- **TASK REQUIREMENTS**
The entries that follow include a run beginning at the line with "[156,105,269,118] spiTransaction() ->" and ending at the line with "[464,334,492,352] [86,363,488,386] all"; restate that run word for word and leave the rest out.

- **DATA TO PROCESS**
__________

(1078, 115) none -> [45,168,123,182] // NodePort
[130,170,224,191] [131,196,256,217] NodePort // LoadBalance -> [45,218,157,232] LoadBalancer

__________

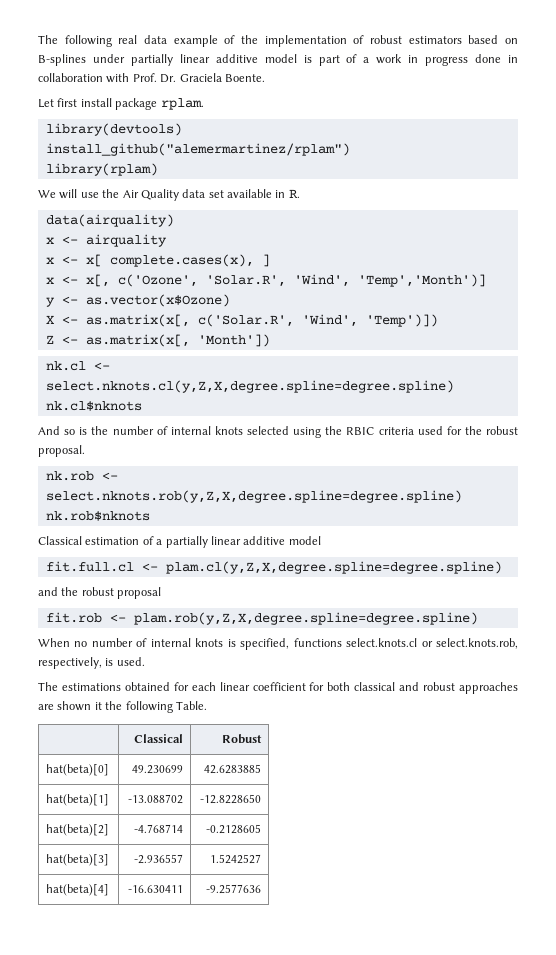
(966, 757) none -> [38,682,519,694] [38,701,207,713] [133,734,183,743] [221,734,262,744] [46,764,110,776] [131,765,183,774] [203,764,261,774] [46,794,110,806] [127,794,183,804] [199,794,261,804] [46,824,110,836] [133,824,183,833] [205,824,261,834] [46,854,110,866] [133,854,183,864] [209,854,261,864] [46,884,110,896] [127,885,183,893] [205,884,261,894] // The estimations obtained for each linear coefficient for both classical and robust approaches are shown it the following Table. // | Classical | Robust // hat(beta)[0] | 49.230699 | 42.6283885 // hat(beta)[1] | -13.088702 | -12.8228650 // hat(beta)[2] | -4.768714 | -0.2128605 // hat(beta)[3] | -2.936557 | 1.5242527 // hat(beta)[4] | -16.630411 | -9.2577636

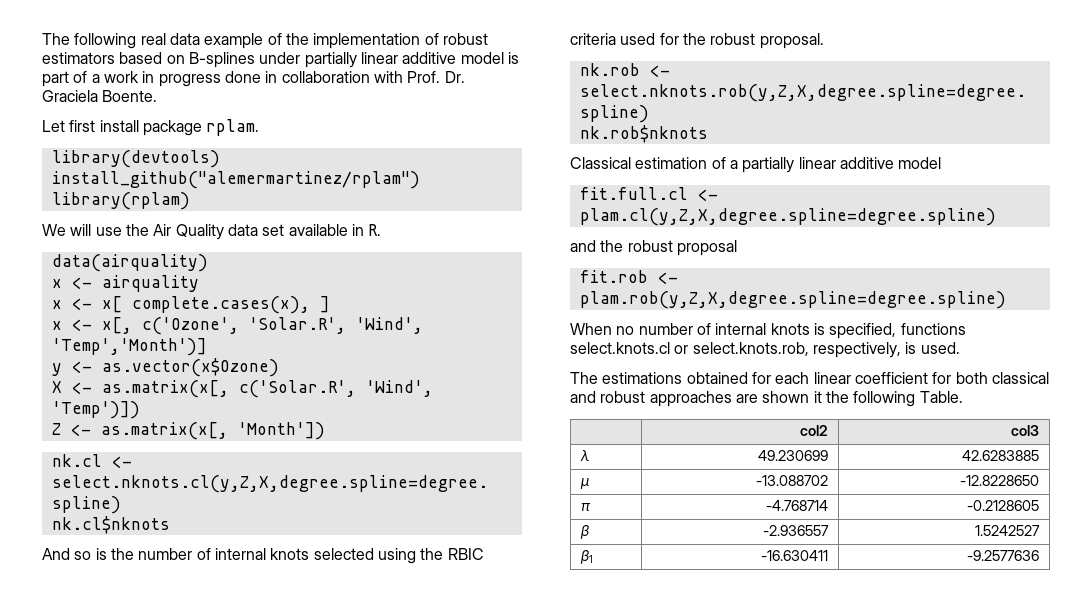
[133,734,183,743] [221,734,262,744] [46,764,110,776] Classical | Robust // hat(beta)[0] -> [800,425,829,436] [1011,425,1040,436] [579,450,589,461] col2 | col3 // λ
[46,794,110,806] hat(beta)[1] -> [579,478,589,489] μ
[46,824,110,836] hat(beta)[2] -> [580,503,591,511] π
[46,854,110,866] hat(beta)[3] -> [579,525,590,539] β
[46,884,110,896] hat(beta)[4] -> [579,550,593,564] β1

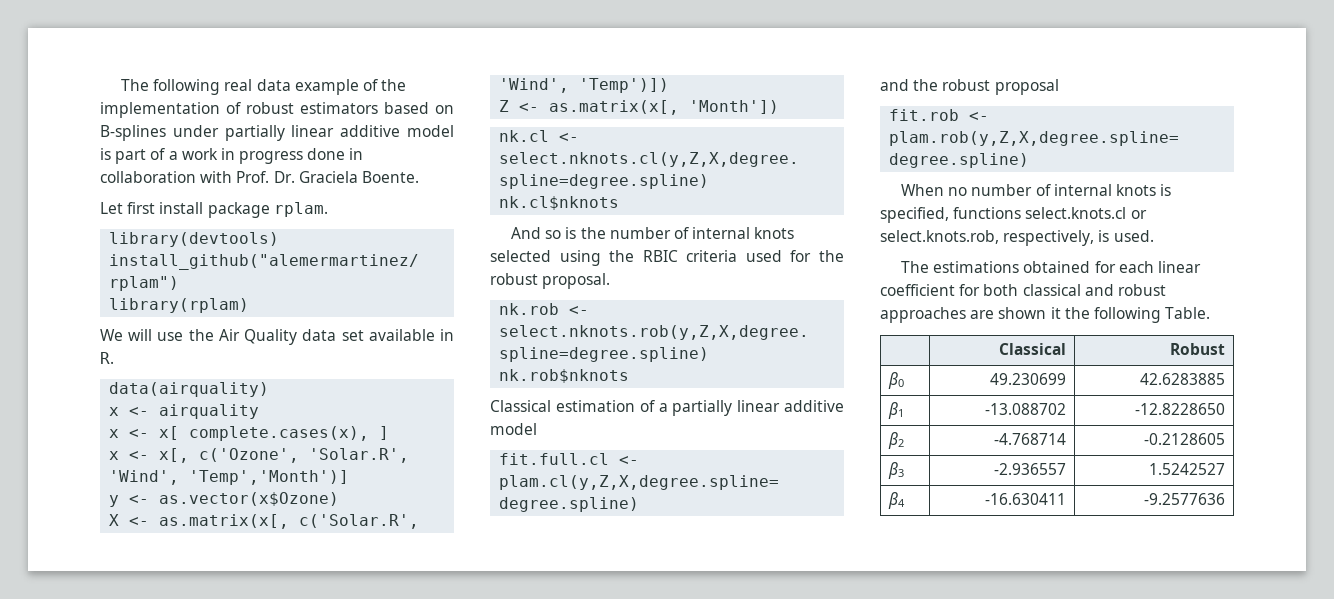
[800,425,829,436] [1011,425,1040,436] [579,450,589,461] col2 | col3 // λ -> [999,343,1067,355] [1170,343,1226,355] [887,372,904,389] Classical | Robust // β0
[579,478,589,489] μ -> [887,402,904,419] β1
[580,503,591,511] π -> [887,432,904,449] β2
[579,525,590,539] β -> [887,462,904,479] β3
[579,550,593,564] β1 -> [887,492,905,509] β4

__________

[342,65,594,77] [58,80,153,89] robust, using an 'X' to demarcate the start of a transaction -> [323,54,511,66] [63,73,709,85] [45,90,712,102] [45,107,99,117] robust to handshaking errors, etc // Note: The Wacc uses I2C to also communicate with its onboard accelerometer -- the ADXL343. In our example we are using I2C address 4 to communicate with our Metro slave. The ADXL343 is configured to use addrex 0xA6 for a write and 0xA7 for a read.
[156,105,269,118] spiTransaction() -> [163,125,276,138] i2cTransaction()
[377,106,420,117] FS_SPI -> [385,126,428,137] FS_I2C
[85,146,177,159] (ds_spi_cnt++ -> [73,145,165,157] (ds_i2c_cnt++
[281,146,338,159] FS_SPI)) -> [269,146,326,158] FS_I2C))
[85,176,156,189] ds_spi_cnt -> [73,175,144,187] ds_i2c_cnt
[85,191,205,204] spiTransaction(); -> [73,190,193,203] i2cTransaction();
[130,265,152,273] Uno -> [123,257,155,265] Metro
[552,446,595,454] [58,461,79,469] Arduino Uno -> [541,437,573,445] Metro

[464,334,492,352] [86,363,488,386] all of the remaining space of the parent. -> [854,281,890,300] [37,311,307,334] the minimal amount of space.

__________

- **RESPONSE BOX**
[156,105,269,118] spiTransaction() -> [163,125,276,138] i2cTransaction()
[377,106,420,117] FS_SPI -> [385,126,428,137] FS_I2C
[85,146,177,159] (ds_spi_cnt++ -> [73,145,165,157] (ds_i2c_cnt++
[281,146,338,159] FS_SPI)) -> [269,146,326,158] FS_I2C))
[85,176,156,189] ds_spi_cnt -> [73,175,144,187] ds_i2c_cnt
[85,191,205,204] spiTransaction(); -> [73,190,193,203] i2cTransaction();
[130,265,152,273] Uno -> [123,257,155,265] Metro
[552,446,595,454] [58,461,79,469] Arduino Uno -> [541,437,573,445] Metro

[464,334,492,352] [86,363,488,386] all of the remaining space of the parent. -> [854,281,890,300] [37,311,307,334] the minimal amount of space.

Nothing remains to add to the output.